Kontraktor wajib memenuhi kebutuhan BBM untuk dalam negeri secara proporsional (maksimum 25% bagiannya ) dengan harga US$ 0,20 / barrel.
Semua peralatan dan fasilitas yang dibeli oleh Kontraktor menjadi milik Pertamina.
Sebesar 10% dari interest Kontraktor ditawarkan kepada perusahaan nasional Indonesia setelah lapangan dinyatakan komersial.
Sejak tahun 1974 hingga 1977 kontraktor diwajibkan memberikan tambahan pembayaran kepada pemerintah.
Generasi II (1978-1987)
Pada tahun 1976 pemerintah Amerika Serikat mengeluarkan IRS Ruling yang antara lain menetapkan bahwa penyetoran 60% Net Operating Income PSC ( yang sesuai UU NO.8 Tahun 1971 merupakan pembayaran pajak Pertamina dan Kontraktor) dianggap sebagai pembayaran royalty, sehingga disarankan agar kontraktor membayar pajak secara langsung kepada pemerintah. Disamping itu perlu ditetapkan Generally Accepted Accounting Procedure (GAP), dimana pembatasan pengembalian biaya operasi (cost recovery ceiling) 40%/ tahun dihapus. Untuk PSC yang berproduksi dilakukan Amandemen. Adapun prinsip-prinsip pokok PSC generasi II secara rinci seperti berikut ini :
Tidak ada pembatasan pengembalian biaya operasi yang diperhitungkan oleh kontraktor.

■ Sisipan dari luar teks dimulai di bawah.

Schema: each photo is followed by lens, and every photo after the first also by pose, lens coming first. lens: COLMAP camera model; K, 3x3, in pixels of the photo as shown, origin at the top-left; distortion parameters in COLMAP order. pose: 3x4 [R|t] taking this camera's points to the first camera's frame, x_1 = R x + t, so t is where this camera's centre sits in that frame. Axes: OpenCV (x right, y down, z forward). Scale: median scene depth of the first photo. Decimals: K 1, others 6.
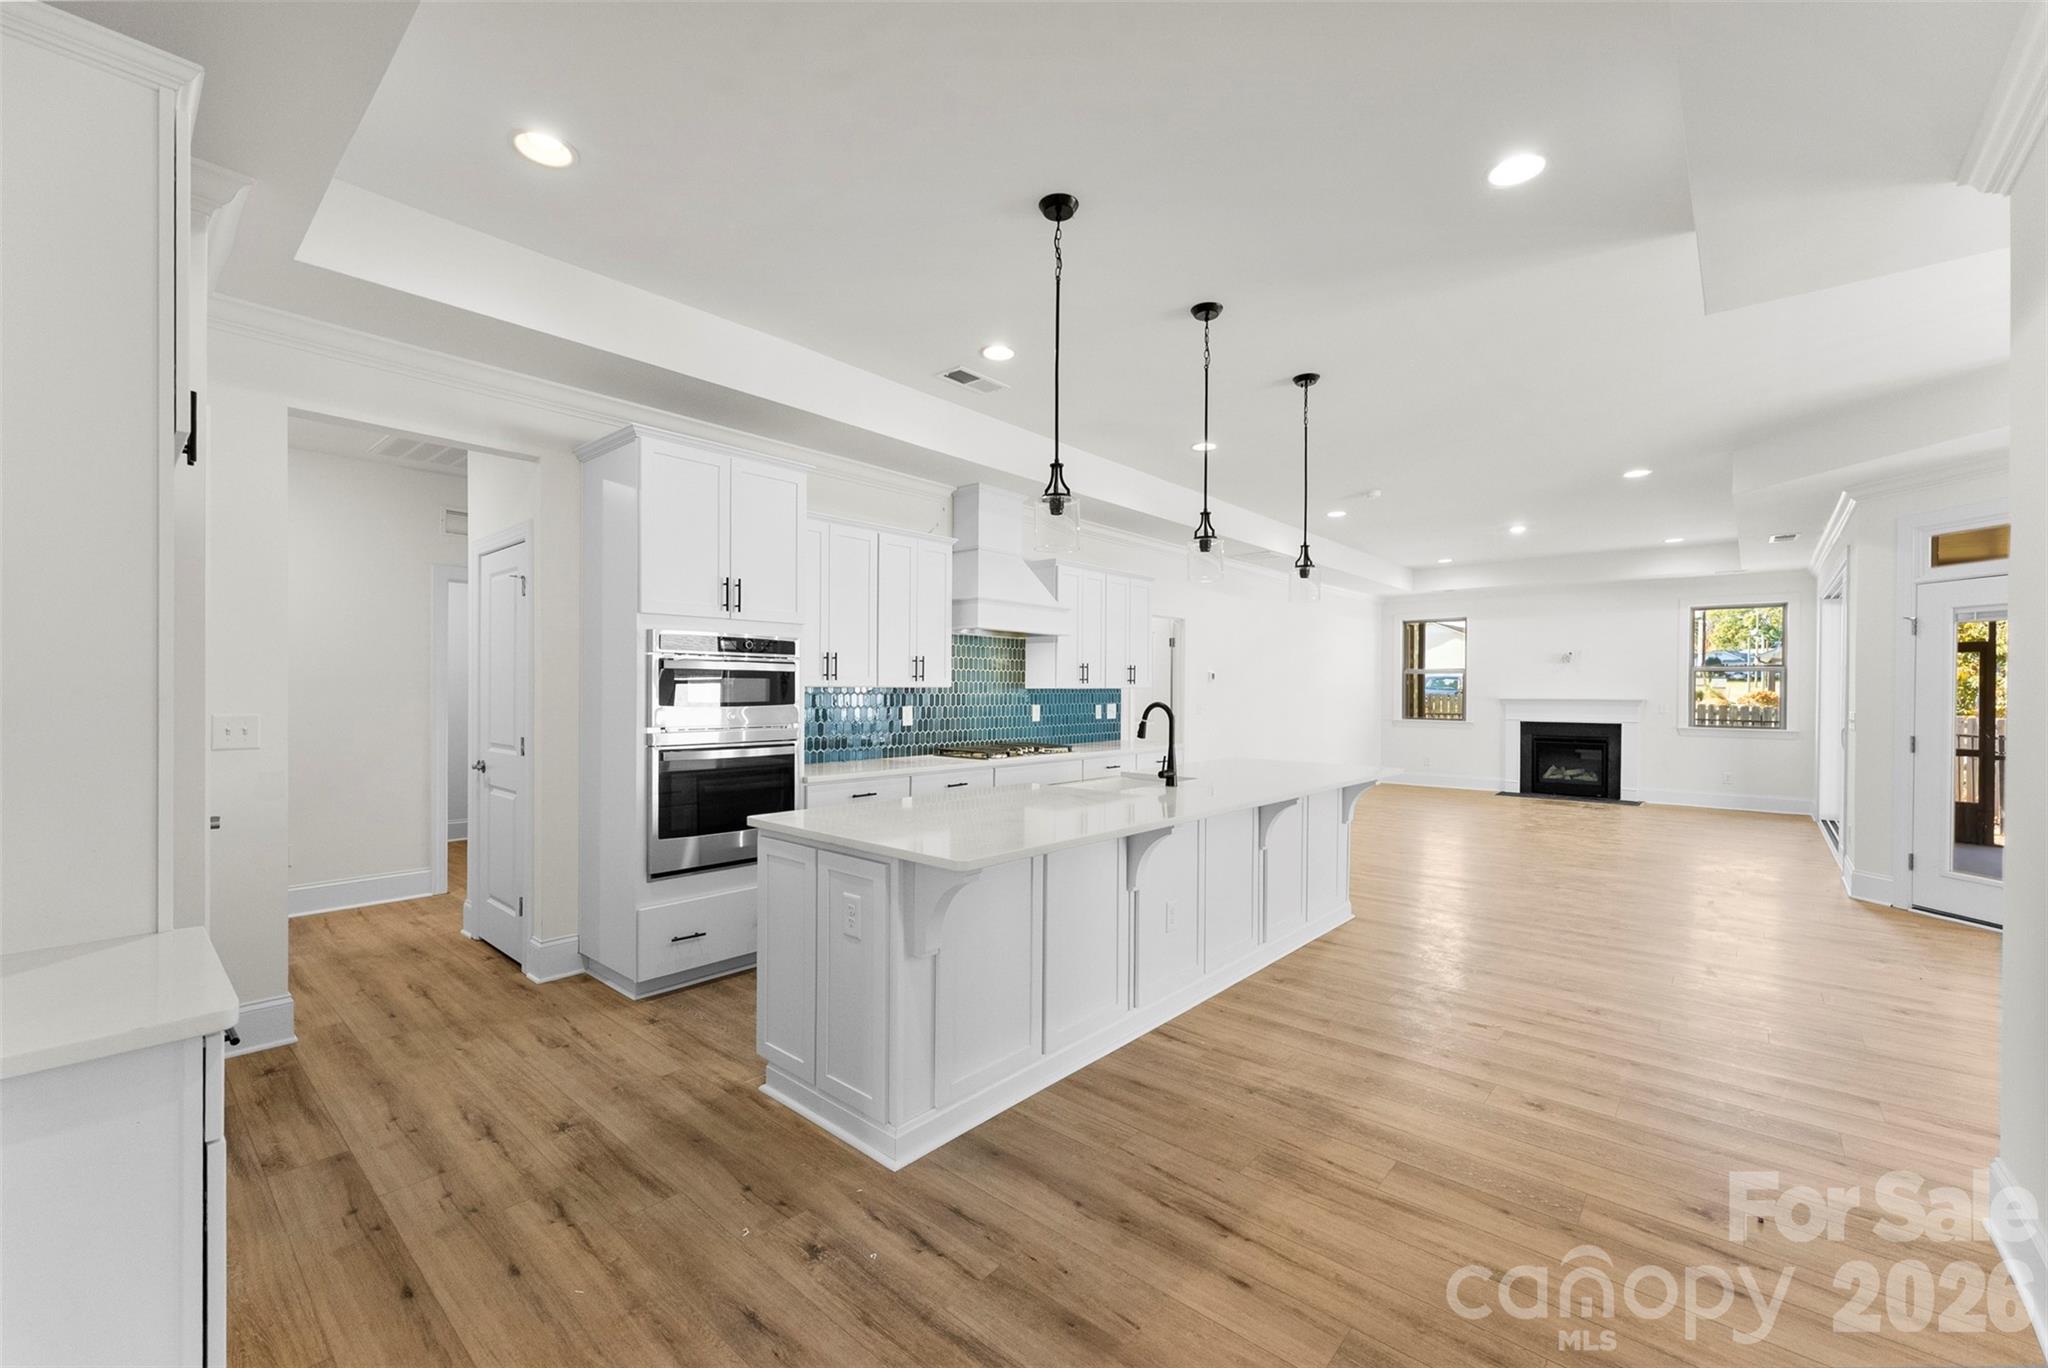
lens RADIAL K [[823.6, 0, 1002.5], [0, 823.6, 696.8], [0, 0, 1]] dist [-0.001004, 0.000547]
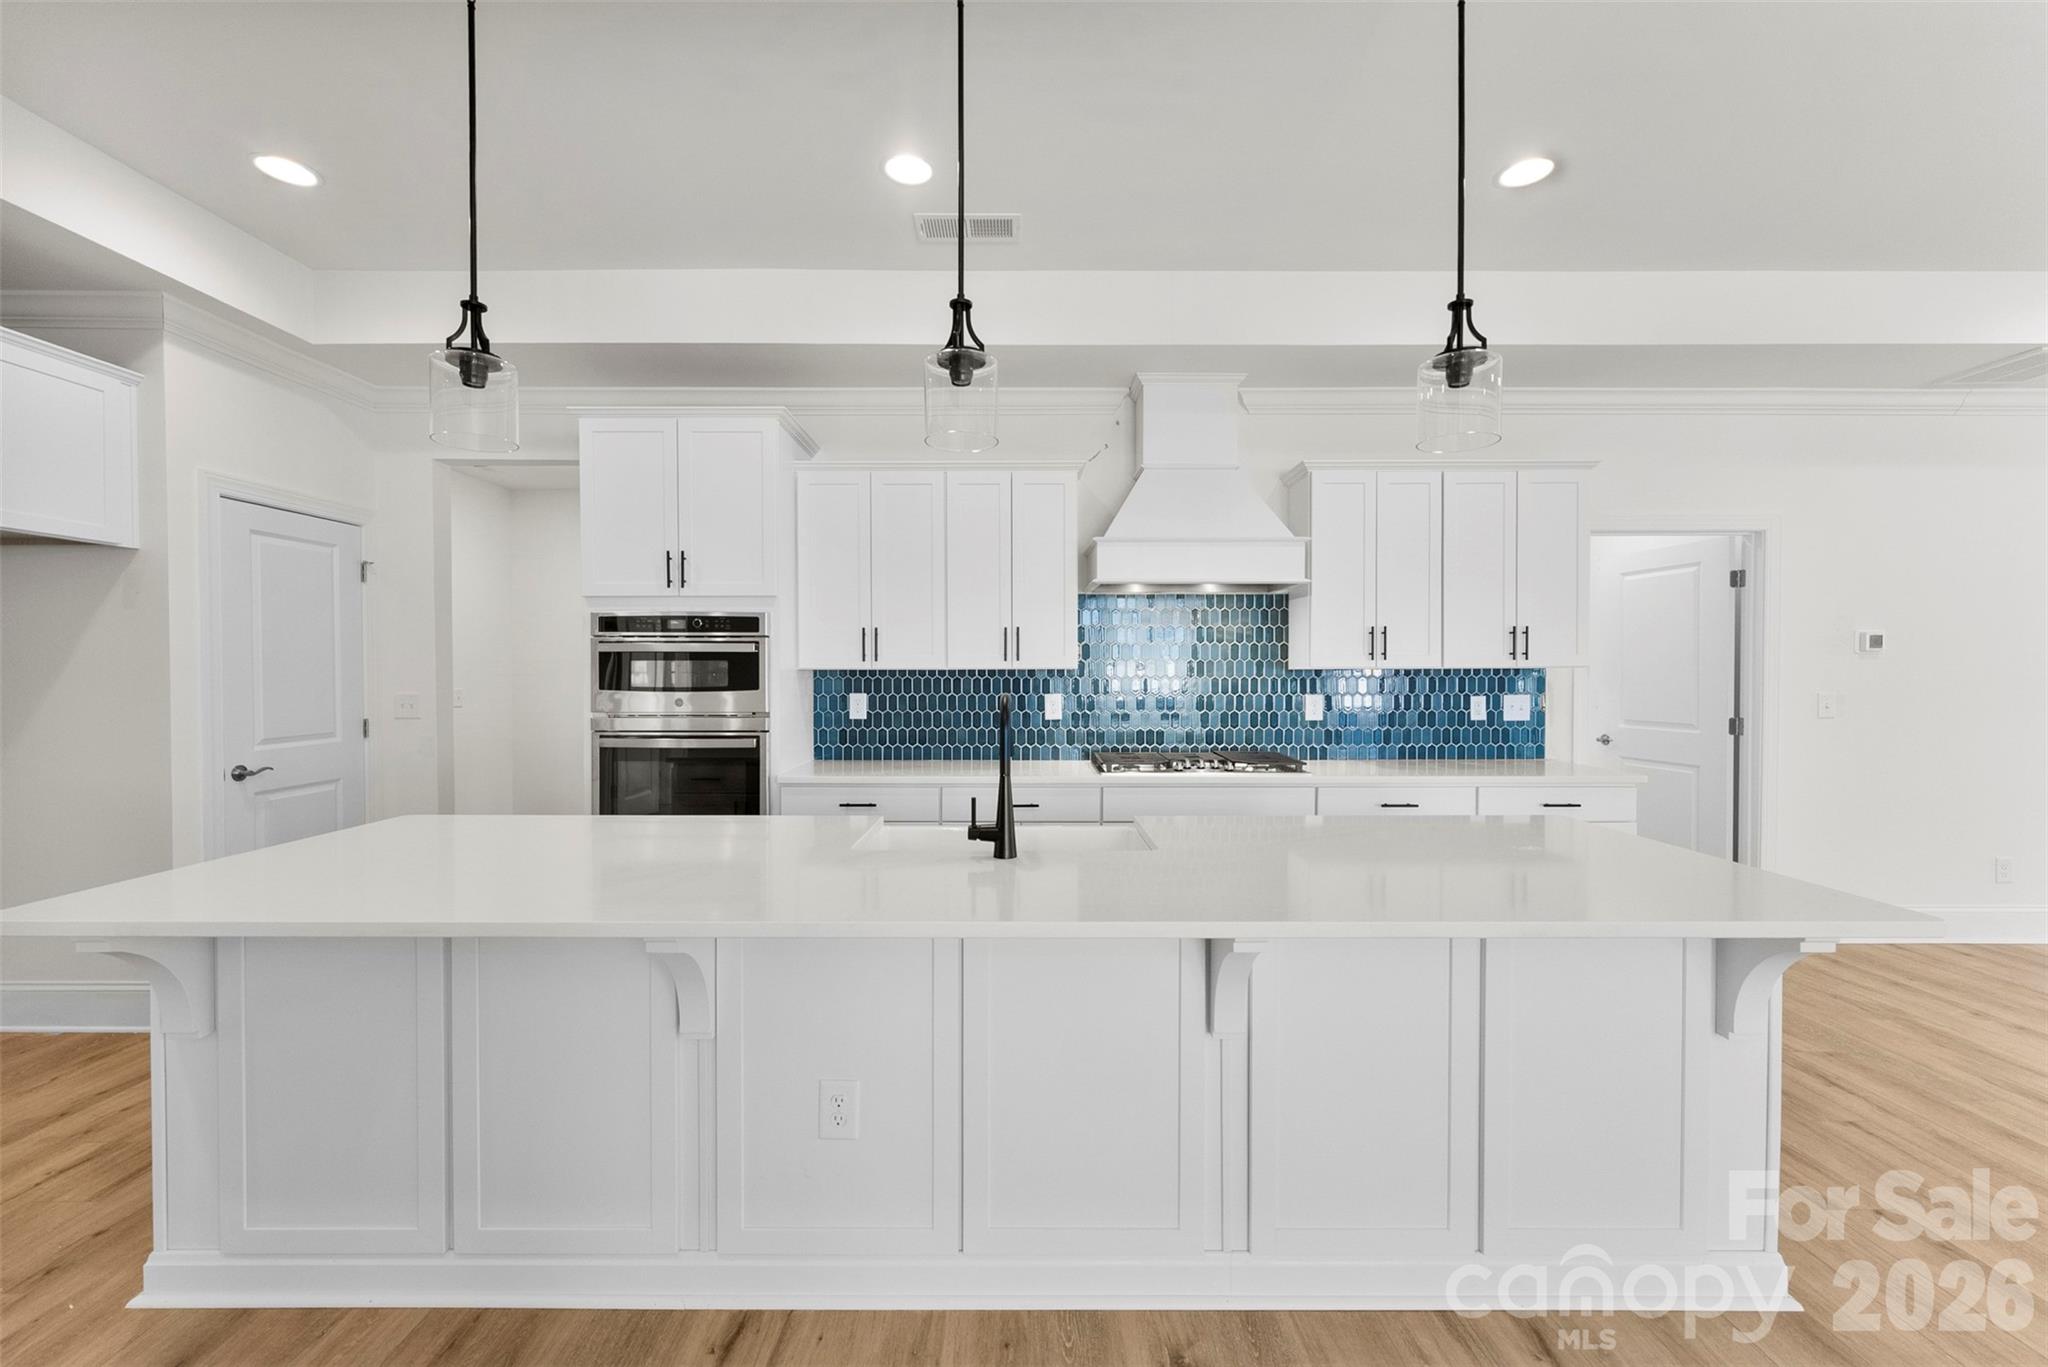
lens RADIAL K [[823.6, 0, 1019.3], [0, 823.6, 677.4], [0, 0, 1]] dist [-0.001004, 0.000547]
pose [[0.673531, 0.001075, -0.739159, 0.359632], [-0.002770, 0.999996, -0.001069, -0.002466], [0.739154, 0.002767, 0.673531, 0.399658]]
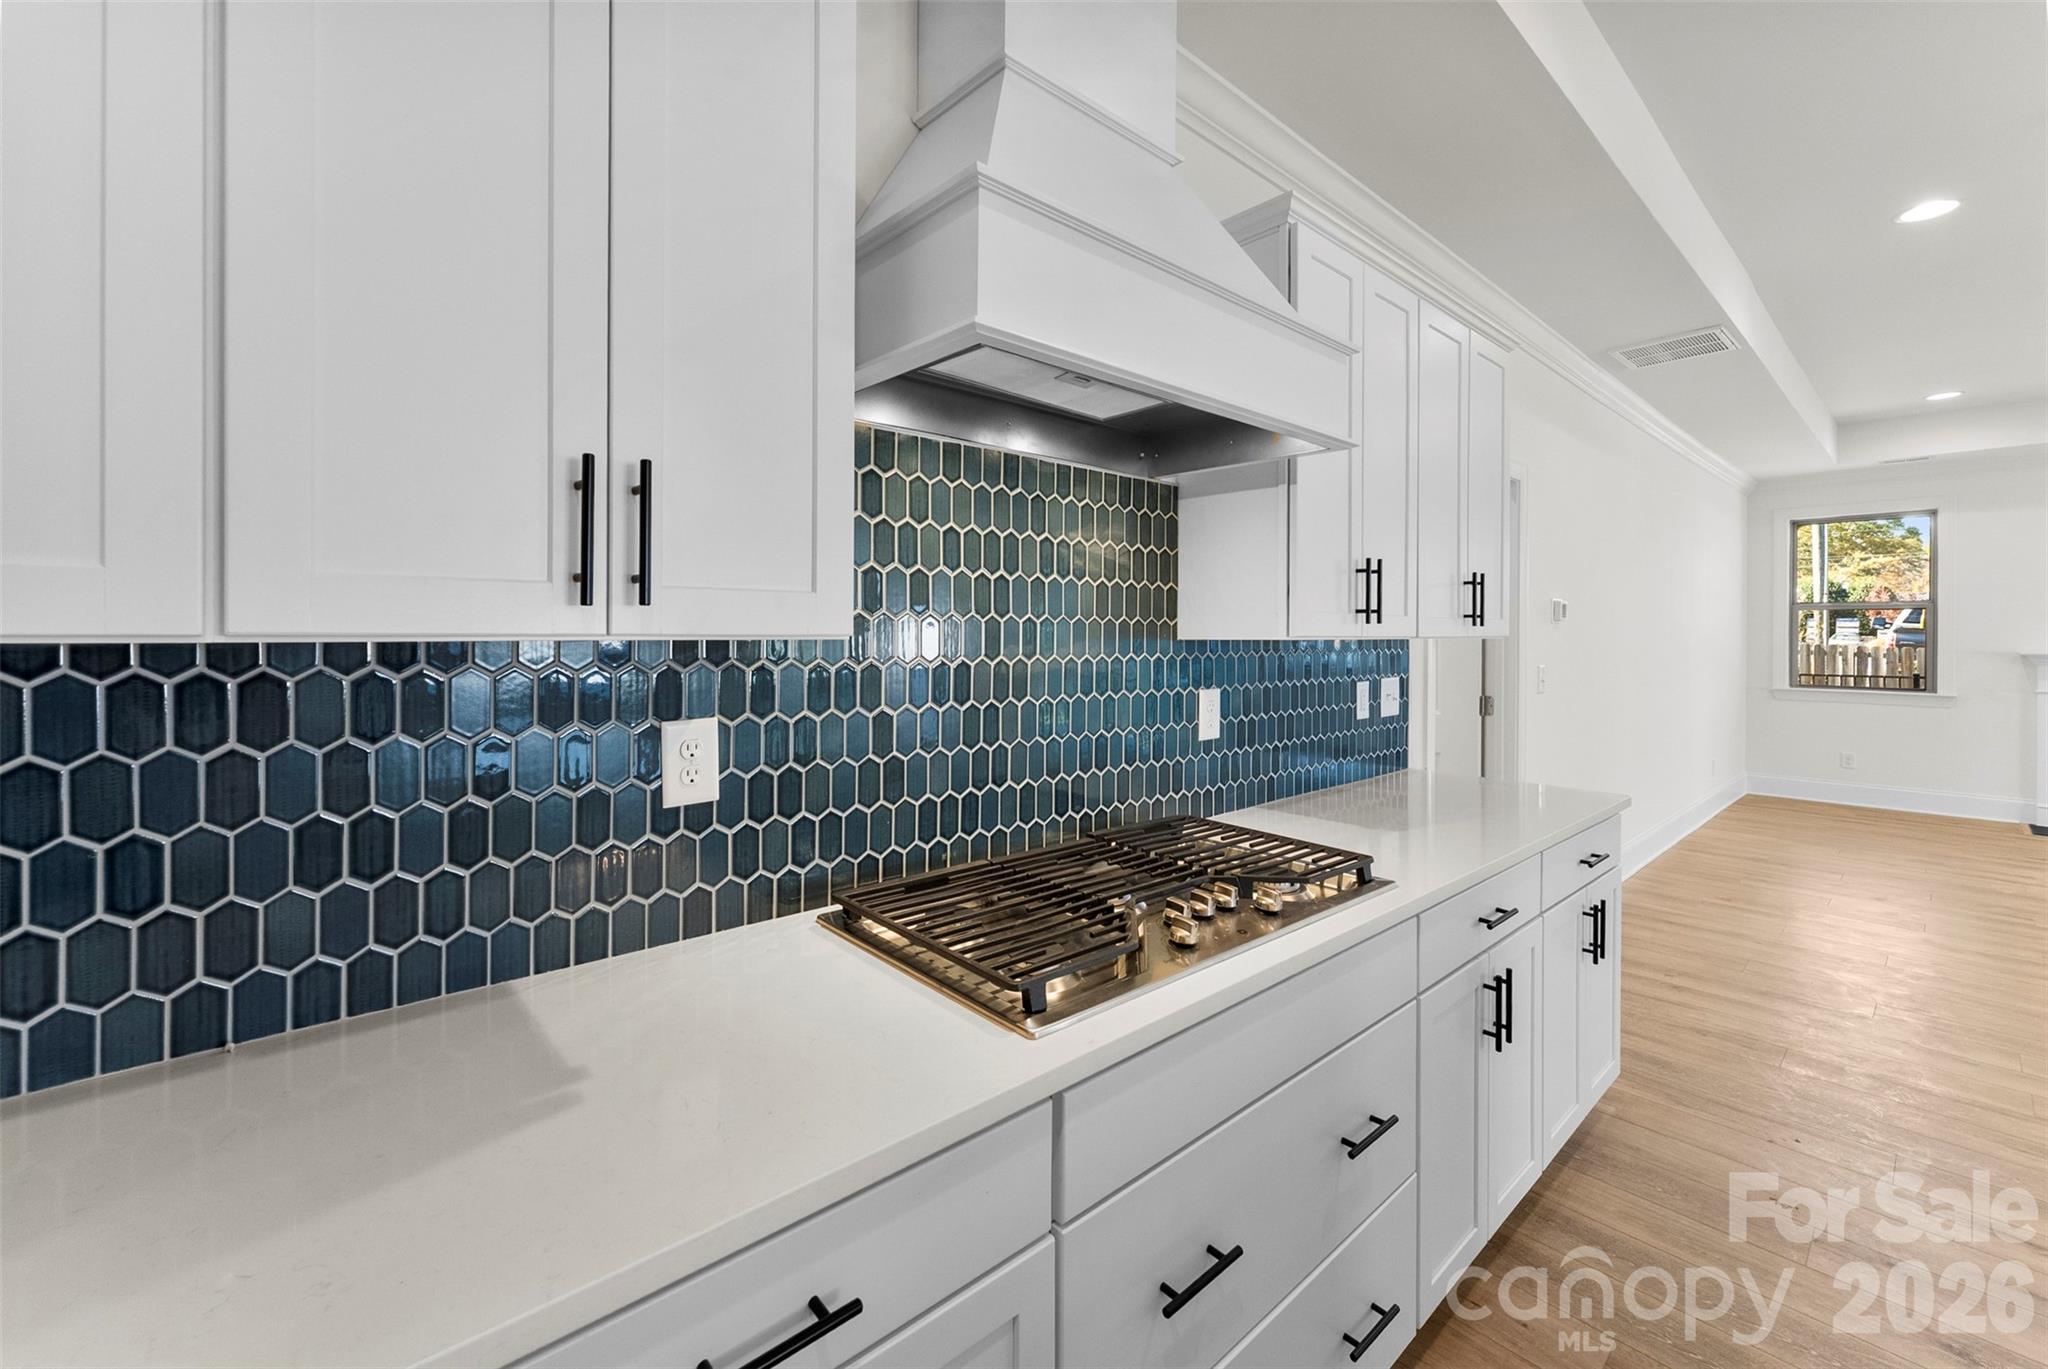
lens RADIAL K [[823.6, 0, 1023.8], [0, 823.6, 634.1], [0, 0, 1]] dist [-0.001004, 0.000547]
pose [[0.994465, -0.000108, -0.105068, 0.001769], [-0.000891, 0.999955, -0.009467, -0.009055], [0.105064, 0.009509, 0.994420, 0.665239]]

Setelah dikurangi biaya-biaya maka pembagiannya menjadi sebagai berikut:
Minyak = 65,91% untuk Pertamina,34,09 % untuk kontraktor.
Gas = 31,80% untuk Pertamina, 68,20% untuk kontraktor.
Kontraktor membayar pajak 56% secara langsung kepada pemerintah.
Kontraktor mendapat insentif berupa :
Harga ekspor penuh untuk minyak mentah Domestic Market Obligation setelah lima tahun pertama produksi.
Insentif pengembangan 20% dari modal yang dikeluarkan untuk fasilitas produksi.
Generasi III (1998- dan seterusnya)
Pada tahun 1984, pemerintah menetapkan Peraturan Perundang-Undangan Pajak baru untuk Production Sharing Contract dengan tarif 48%. Peraturan tersebut baru bisa diterapkan terhadap PSC yang ditandatangani pada tahun 1988, karena dalam perundingan-perundingan yang dilakukan, pihak kontraktor masih mempunyai kecenderungan untuk menggunakan peraturan perpajakan yang lama. Dengan demikian maka pembagian hasilnya berubah menjadi sperti berikut :
Minyak = 71,15 % untuk Pertamina;28,85% untuk kontraktor.
Gas = 42,31% untuk Pertamina;57,64 % untuk kontraktor.
Bagian bersih setelah dikurangi pajak menjadi :
Minyak = Indonesia/Kontraktor =85/15.
Gas = Indonesia / Kontraktor =70/30.
1 Bachrawi Sanusi, Peranan Migas dalam Perekonomian Indonesia, (Jakarta, Penerbit Universitas Trisakti, 2002), hlm 37-39.
2 Sarwono. Tukirman, Soebagio. Masalah Perpajakan Dalam Dunia Minyak dan Gas Bumi Indonesia ( Jakarta. Direktorat Jenderal Pajak,1983). Hlm 13.